■ **Work to be completed**: Turn the listing below into a Markdown table with the columns "Row" and "Listing text," one numbered row per line. Skip blank lines and the picture lines.

[Rendered chart images]
────────────────────────────────────────

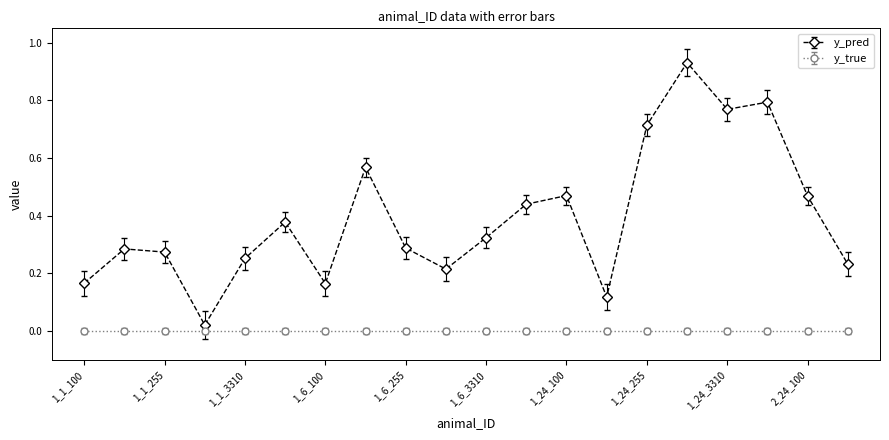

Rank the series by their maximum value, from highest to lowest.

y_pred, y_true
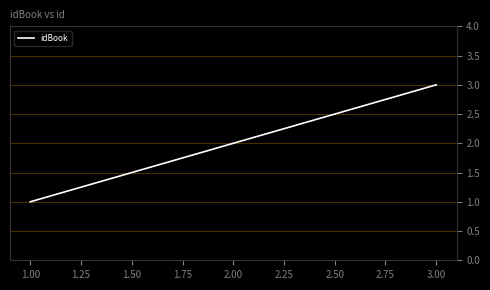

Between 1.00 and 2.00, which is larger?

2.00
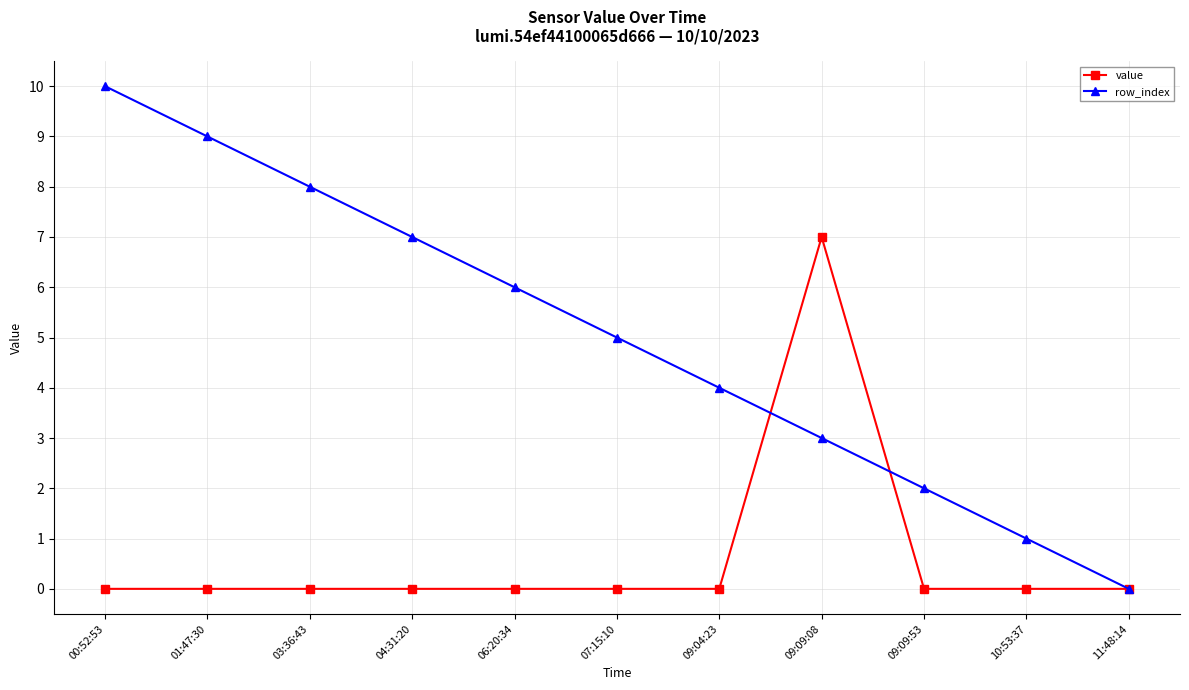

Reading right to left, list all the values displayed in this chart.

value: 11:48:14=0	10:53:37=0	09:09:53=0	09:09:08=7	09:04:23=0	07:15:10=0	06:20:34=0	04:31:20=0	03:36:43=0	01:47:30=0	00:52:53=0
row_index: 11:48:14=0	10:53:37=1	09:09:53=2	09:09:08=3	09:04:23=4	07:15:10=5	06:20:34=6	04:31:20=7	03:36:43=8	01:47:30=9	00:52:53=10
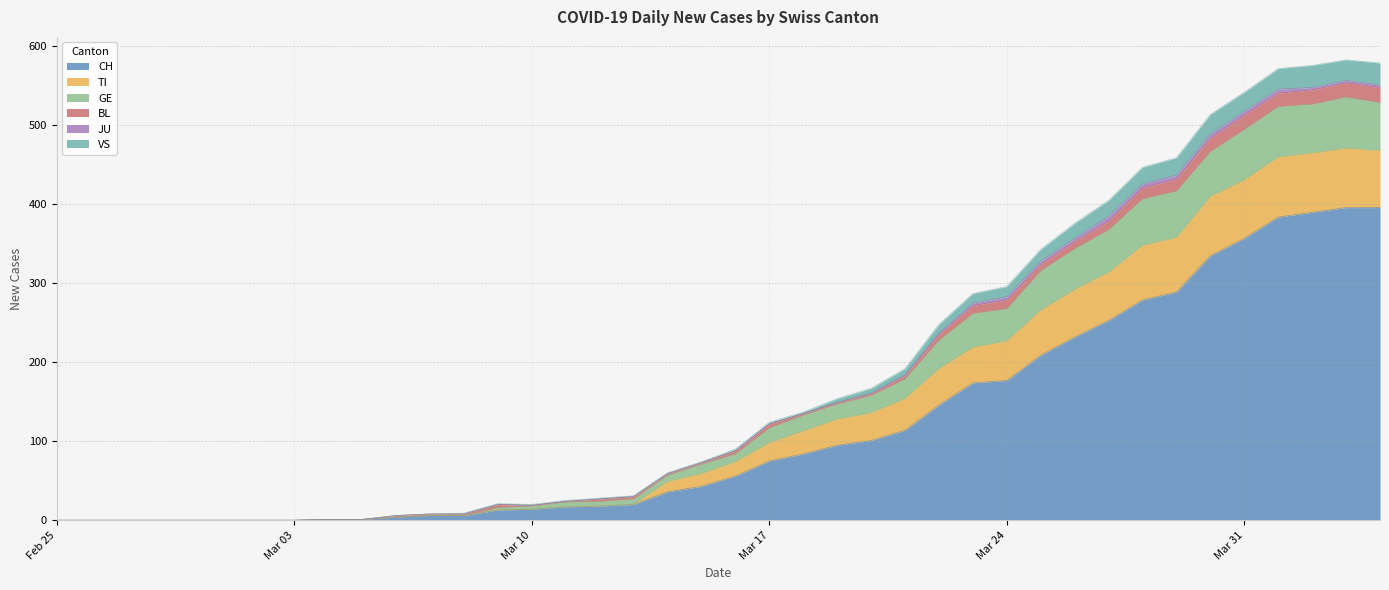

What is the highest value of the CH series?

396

────────────────────────────────────────

■ **Result of this exercise**:
| Row | Listing text |
|---|---|
| 1 | Rank the series by their maximum value, from highest to lowest. |
| 2 | y_pred, y_true |
| 3 | Between 1.00 and 2.00, which is larger? |
| 4 | 2.00 |
| 5 | Reading right to left, list all the values displayed in this chart. |
| 6 | value: 11:48:14=0	10:53:37=0	09:09:53=0	09:09:08=7	09:04:23=0	07:15:10=0	06:20:34=0	04:31:20=0	03:36:43=0	01:47:30=0	00:52:53=0 |
| 7 | row_index: 11:48:14=0	10:53:37=1	09:09:53=2	09:09:08=3	09:04:23=4	07:15:10=5	06:20:34=6	04:31:20=7	03:36:43=8	01:47:30=9	00:52:53=10 |
| 8 | What is the highest value of the CH series? |
| 9 | 396 |